▶ _Extract provided_
= Beginning of Section =

- Connecticut Department of Correction inmate mugshot
- Born: February 11, 1970 (age 56) Hampton, Virginia, U.S.
- Other name: Sick Ripper
- Criminal status: Incarcerated
- Convictions: Murder (6 counts) First degree manslaughter
- Criminal penalty: 360 years imprisonment

Details
- Victims: 7
- Span of crimes: January – October 2003
- Country: United States
- State: Connecticut
- Date apprehended: May 15, 2005
- Imprisoned at: Cheshire Correctional Institution

= William Devin Howell =

American serial killer (born 1970)

William Devin Howell (born February 11, 1970) is an American serial killer who was convicted of murdering seven women in 2003. He is one of the most prolific serial killers in Connecticut history. In November 2017, while already serving a 15-year prison sentence for manslaughter, he was sentenced to six consecutive life sentences (a life sentence in Connecticut is 60 years in prison, meaning he was sentenced to 360 years in prison), which he is currently serving at Cheshire Correctional Institution.

= End of Section =

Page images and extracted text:

= Beginning of Section =

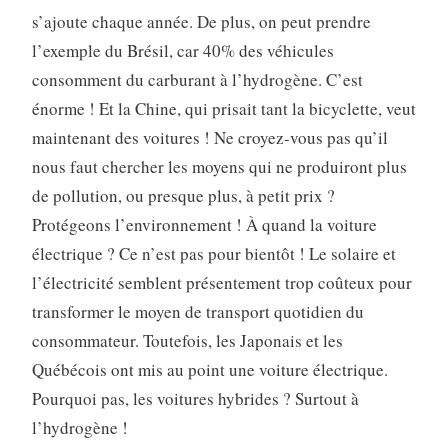
s’ajoute chaque année. De plus, on peut prendre
l’exemple du Brésil, car 40% des véhicules
consomment du carburant à l’hydrogène. C’est
énorme ! Et la Chine, qui prisait tant la bicyclette, veut
maintenant des voitures ! Ne croyez-vous pas qu’il
nous faut chercher les moyens qui ne produiront plus
de pollution, ou presque plus, à petit prix ?
Protégeons l’environnement ! À quand la voiture
électrique ? Ce n’est pas pour bientôt ! Le solaire et
l’électricité semblent présentement trop coûteux pour
transformer le moyen de transport quotidien du
consommateur. Toutefois, les Japonais et les
Québécois ont mis au point une voiture électrique.
Pourquoi pas, les voitures hybrides ? Surtout à
l’hydrogène !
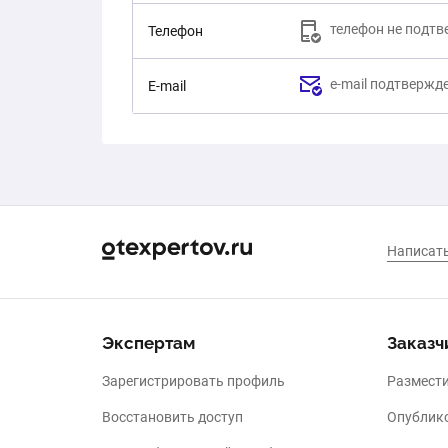
телефон не подт
Телефон
e-mail подтвержд
E-mail
Экспертам
Заказч
Зарегистрировать профиль
Размести
Восстановить доступ
Опублико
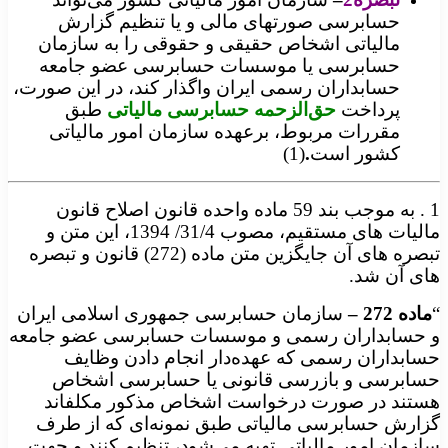
حسابرسی صورتهای مالی و یا تنظیم گزارش
مالیاتی اشخاص حقیقی و حقوقی را به سازمان
حسابرسی یا موسسات حسابرسی عضو جامعه
حسابداران رسمی ایران واگذار کند، در این صورت،
پرداخت
حق‌الزحمه حسابرسی مالیاتی
طبق
مقررات مربوط، برعهده سازمان امور مالیاتی
کشور است
.
(1)
1
. به موجب بند 59 ماده واحده قانون اصلاح قانون
مالیات های مستقیم، مصوب 31/4/ 1394، این متن و
تبصره های آن جایگزین متن ماده (272) قانون و تبصره
های آن شد.
“
ماده
272 –
سازمان حسابرسی جمهوری اسلامی ایران
و حسابداران رسمی و موسسات حسابرسی عضو جامعه
حسابداران رسمی که عهده‌دار انجام ‌دادن وظایف
حسابرسی و بازرسی قانونی یا حسابرسی اشخاص
هستند در صورت درخواست اشخاص مذکور مکلف­اند
گزارش حسابرسی مالیاتی طبق ‌نمونه‌ای که از طرف
سازمان امور مالیاتی تهیه می‌شود، تنظیم کنند و جهت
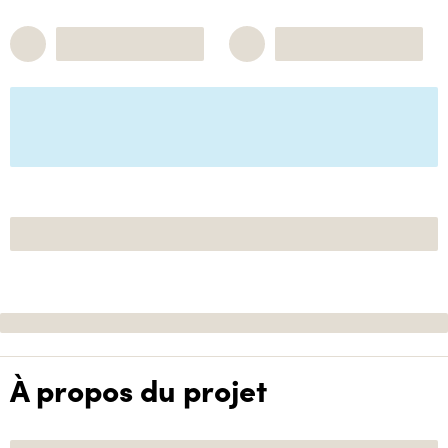
À propos du projet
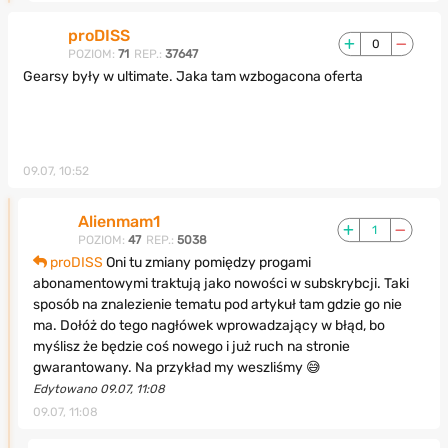
proDISS
0
POZIOM:
71
REP.:
37647
Gearsy były w ultimate. Jaka tam wzbogacona oferta
09.07, 10:52
Alienmam1
1
POZIOM:
47
REP.:
5038
proDISS
Oni tu zmiany pomiędzy progami
abonamentowymi traktują jako nowości w subskrybcji. Taki
sposób na znalezienie tematu pod artykuł tam gdzie go nie
ma. Dołóż do tego nagłówek wprowadzający w błąd, bo
myślisz że będzie coś nowego i już ruch na stronie
gwarantowany. Na przykład my weszliśmy 😅
Edytowano 09.07, 11:08
09.07, 11:08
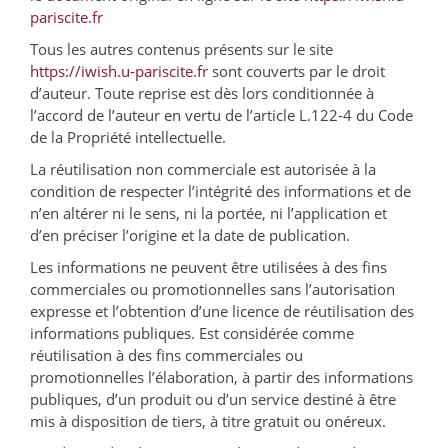
pariscite.fr
Tous les autres contenus présents sur le site
https://iwish.u-pariscite.fr
sont couverts par le droit
d’auteur. Toute reprise est dès lors conditionnée à
l’accord de l’auteur en vertu de l’article L.122-4 du Code
de la Propriété intellectuelle.
La réutilisation non commerciale est autorisée à la
condition de respecter l’intégrité des informations et de
n’en altérer ni le sens, ni la portée, ni l’application et
d’en préciser l’origine et la date de publication.
Les informations ne peuvent être utilisées à des fins
commerciales ou promotionnelles sans l’autorisation
expresse et l’obtention d’une licence de réutilisation des
informations publiques. Est considérée comme
réutilisation à des fins commerciales ou
promotionnelles l’élaboration, à partir des informations
publiques, d’un produit ou d’un service destiné à être
mis à disposition de tiers, à titre gratuit ou onéreux.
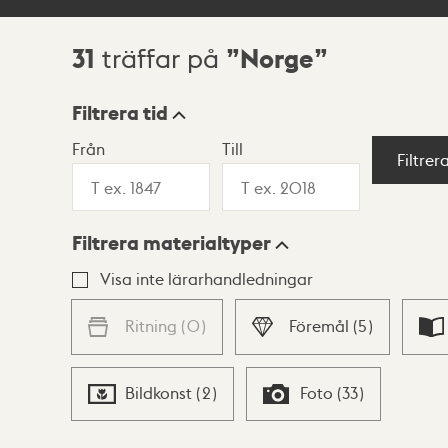
31
Norge
träffar på
Sökresultat
Filtrera tid
Från
Till
Visningsläge
Filtrer
Filtrera materialtyper
Lista
Karta
Visa inte lärarhandledningar
Ritning
(
0
)
Föremål
(
5
)
Bildkonst
(
2
)
Foto
(
33
)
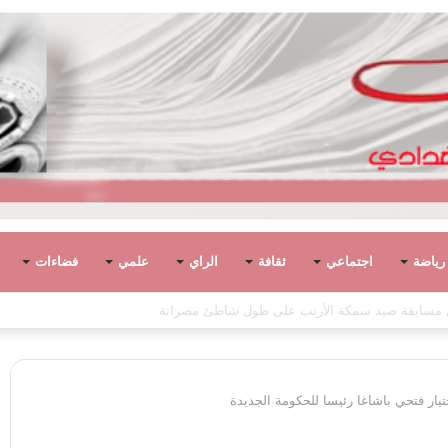
رياضة
اجتماعي
ثقافة
الراي
علمي
فضاءات
ار فتحي باشاغا رئيسا للحكومة الجديدة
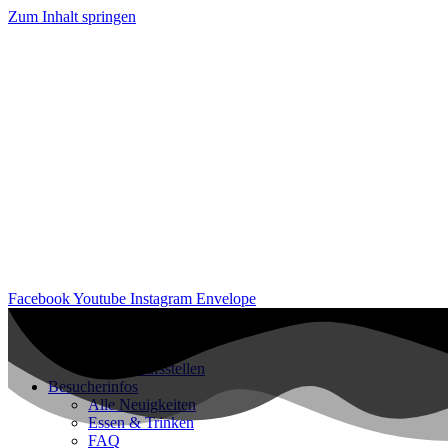
Zum Inhalt springen
Facebook
Youtube
Instagram
Envelope
Events & Tickets
Veranstaltungen
Vorverkaufsstellen
Besucherinfos
Alle Neuigkeiten
Essen & Trinken
FAQ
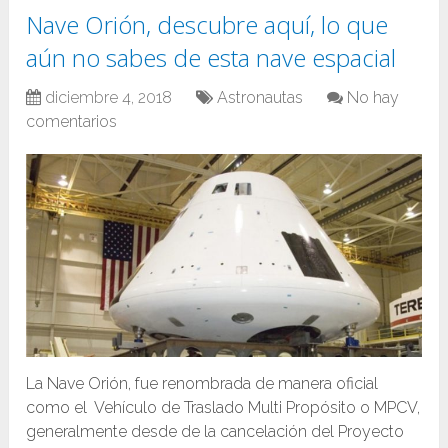
Nave Orión, descubre aquí, lo que
aún no sabes de esta nave espacial
diciembre 4, 2018
Astronautas
No hay
comentarios
La Nave Orión, fue renombrada de manera oficial
como el Vehículo de Traslado Multi Propósito o MPCV,
generalmente desde de la cancelación del Proyecto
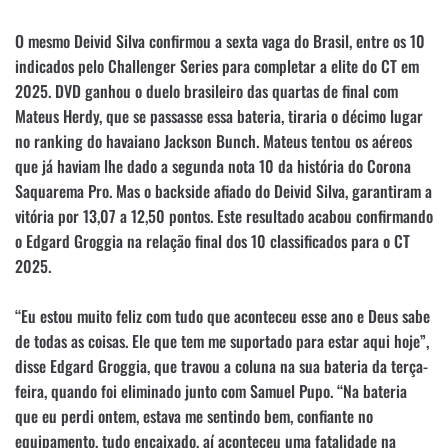
O mesmo Deivid Silva confirmou a sexta vaga do Brasil, entre os 10
indicados pelo Challenger Series para completar a elite do CT em
2025. DVD ganhou o duelo brasileiro das quartas de final com
Mateus Herdy, que se passasse essa bateria, tiraria o décimo lugar
no ranking do havaiano Jackson Bunch. Mateus tentou os aéreos
que já haviam lhe dado a segunda nota 10 da história do Corona
Saquarema Pro. Mas o backside afiado do Deivid Silva, garantiram a
vitória por 13,07 a 12,50 pontos. Este resultado acabou confirmando
o Edgard Groggia na relação final dos 10 classificados para o CT
2025.
“Eu estou muito feliz com tudo que aconteceu esse ano e Deus sabe
de todas as coisas. Ele que tem me suportado para estar aqui hoje”,
disse Edgard Groggia, que travou a coluna na sua bateria da terça-
feira, quando foi eliminado junto com Samuel Pupo. “Na bateria
que eu perdi ontem, estava me sentindo bem, confiante no
equipamento, tudo encaixado, aí aconteceu uma fatalidade na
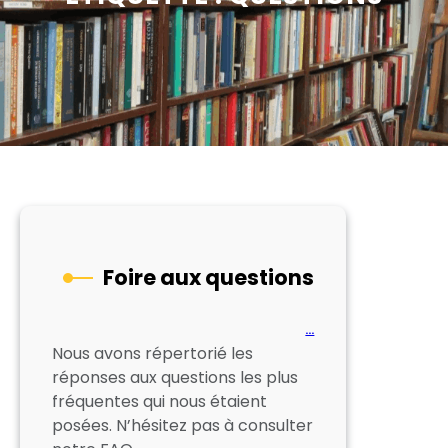
Foire aux questions
…
Nous avons répertorié les
réponses aux questions les plus
fréquentes qui nous étaient
posées. N’hésitez pas à consulter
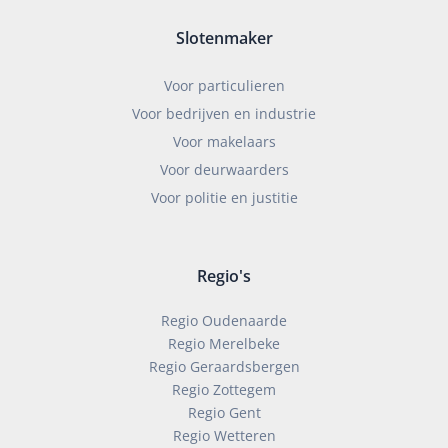
Slotenmaker
Voor particulieren
Voor bedrijven en industrie
Voor makelaars
Voor deurwaarders
Voor politie en justitie
Regio's
Regio Oudenaarde
Regio Merelbeke
Regio Geraardsbergen
Regio Zottegem
Regio Gent
Regio Wetteren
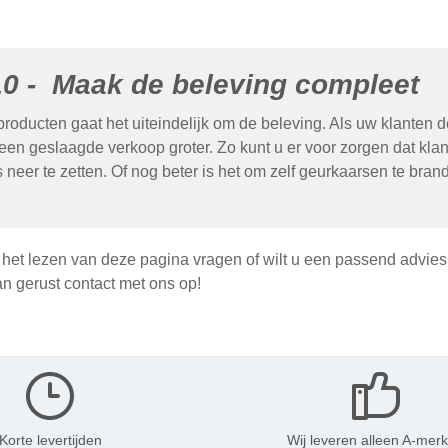
10 - Maak de beleving compleet
rproducten gaat het uiteindelijk om de beleving. Als uw klanten 
een geslaagde verkoop groter. Zo kunt u er voor zorgen dat kl
neer te zetten. Of nog beter is het om zelf geurkaarsen te branden
 het lezen van deze pagina vragen of wilt u een passend advie
 gerust contact met ons op!
Korte levertijden
Wij leveren alleen A-mer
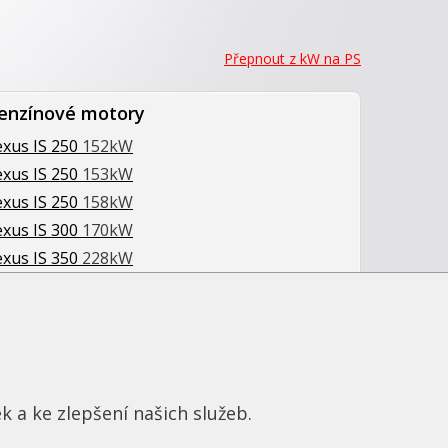
Přepnout z kW na PS
enzínové motory
exus IS 250
152kW
exus IS 250
153kW
exus IS 250
158kW
exus IS 300
170kW
exus IS 350
228kW
exus IS 350
234kW
exus IS F
311kW
k a ke zlepšení našich služeb.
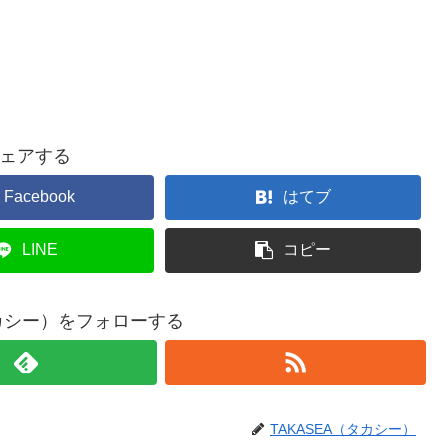
ェアする
Facebook
はてブ
LINE
コピー
タカシー）をフォローする
TAKASEA（タカシー）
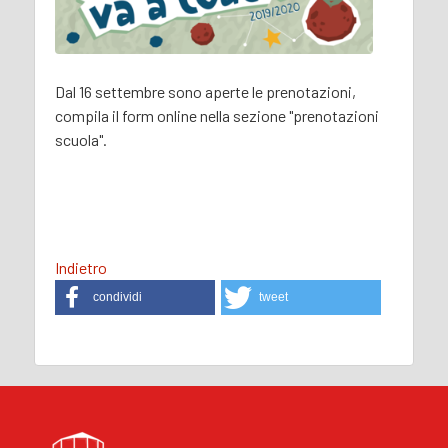
Dal 16 settembre sono aperte le prenotazioni,
compila il form online nella sezione "prenotazioni
scuola".
Indietro
condividi
tweet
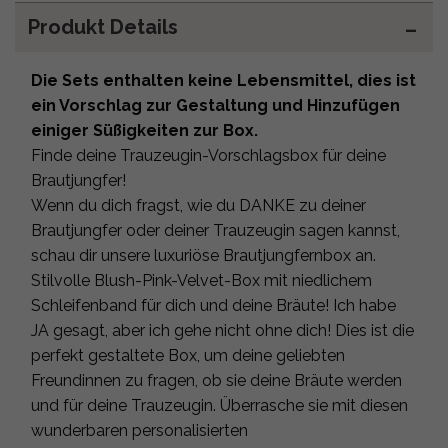
Produkt Details
Die Sets enthalten keine Lebensmittel, dies ist
ein Vorschlag zur Gestaltung und Hinzufügen
einiger Süßigkeiten zur Box.
Finde deine Trauzeugin-Vorschlagsbox für deine
Brautjungfer!
Wenn du dich fragst, wie du DANKE zu deiner
Brautjungfer oder deiner Trauzeugin sagen kannst,
schau dir unsere luxuriöse Brautjungfernbox an.
Stilvolle Blush-Pink-Velvet-Box mit niedlichem
Schleifenband für dich und deine Bräute! Ich habe
JA gesagt, aber ich gehe nicht ohne dich! Dies ist die
perfekt gestaltete Box, um deine geliebten
Freundinnen zu fragen, ob sie deine Bräute werden
und für deine Trauzeugin. Überrasche sie mit diesen
wunderbaren personalisierten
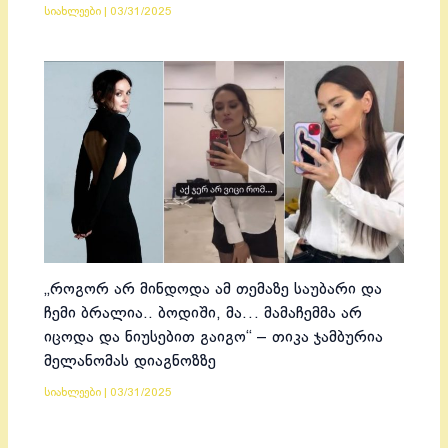
სიახლეები
|
03/31/2025
„როგორ არ მინდოდა ამ თემაზე საუბარი და
ჩემი ბრალია.. ბოდიში, მა… მამაჩემმა არ
იცოდა და ნიუსებით გაიგო“ – თიკა ჯამბურია
მელანომას დიაგნოზზე
სიახლეები
|
03/31/2025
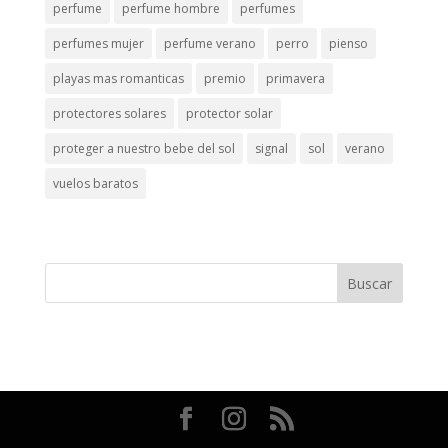
perfume
perfume hombre
perfumes
perfumes mujer
perfume verano
perro
pienso
playas mas romanticas
premio
primavera
protectores solares
protector solar
proteger a nuestro bebe del sol
signal
sol
verano
vuelos baratos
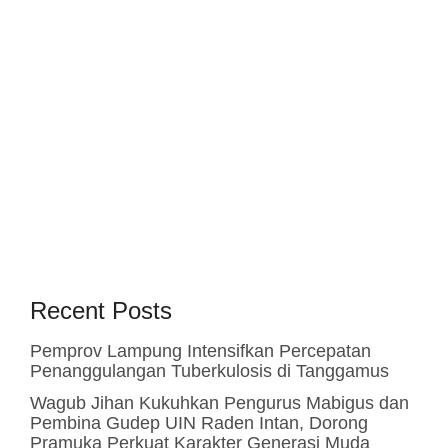
Recent Posts
Pemprov Lampung Intensifkan Percepatan
Penanggulangan Tuberkulosis di Tanggamus
Wagub Jihan Kukuhkan Pengurus Mabigus dan
Pembina Gudep UIN Raden Intan, Dorong
Pramuka Perkuat Karakter Generasi Muda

= End of Section =

▶ _Task item_
Carry the article on William Devin Howell forward from the point at which it ends. The items are separate material and have no connection to the article on William Devin Howell.

▶ _Result of this task_
==Victims==
The victims were identified as seven women, including one transgender woman, Janice Roberts. Their bodies were discovered in two locations, including an area behind a shopping plaza on Hartford Road in New Britain, referred to by Howell as his "garden". The person who discovered this principal body dump, at the start of 2005, by which time the remains were mostly skeletal, had been looking for an area to hunt in. The ground is wooded and marshy and inaccessible by car, which delayed the investigation and recovery of the victims.

===Melanie Ruth Camilini===
29-year-old Melanie Ruth Camilini, a mother of two from Seymour, went missing on January 1, 2003. She had recently been living in Waterbury and was last seen in that area with two men. Camilini was known to have a substance abuse problem and would regularly disappear for long periods of time. Her body was discovered buried behind a New Britain shopping center and was identified in 2015.

===Janice Roberts===
Janice Roberts (b. October 5, 1958), a 44-year-old transgender woman from New Britain. She was last seen alive on June 18, 2003, when observed getting into Howell's blue van outside a Stop & Shop in Wethersfield. She was reported missing on June 24. Howell later told an informant that he tried to engage Roberts in a sexual act and, upon realizing that she was a transgender woman, strangled her.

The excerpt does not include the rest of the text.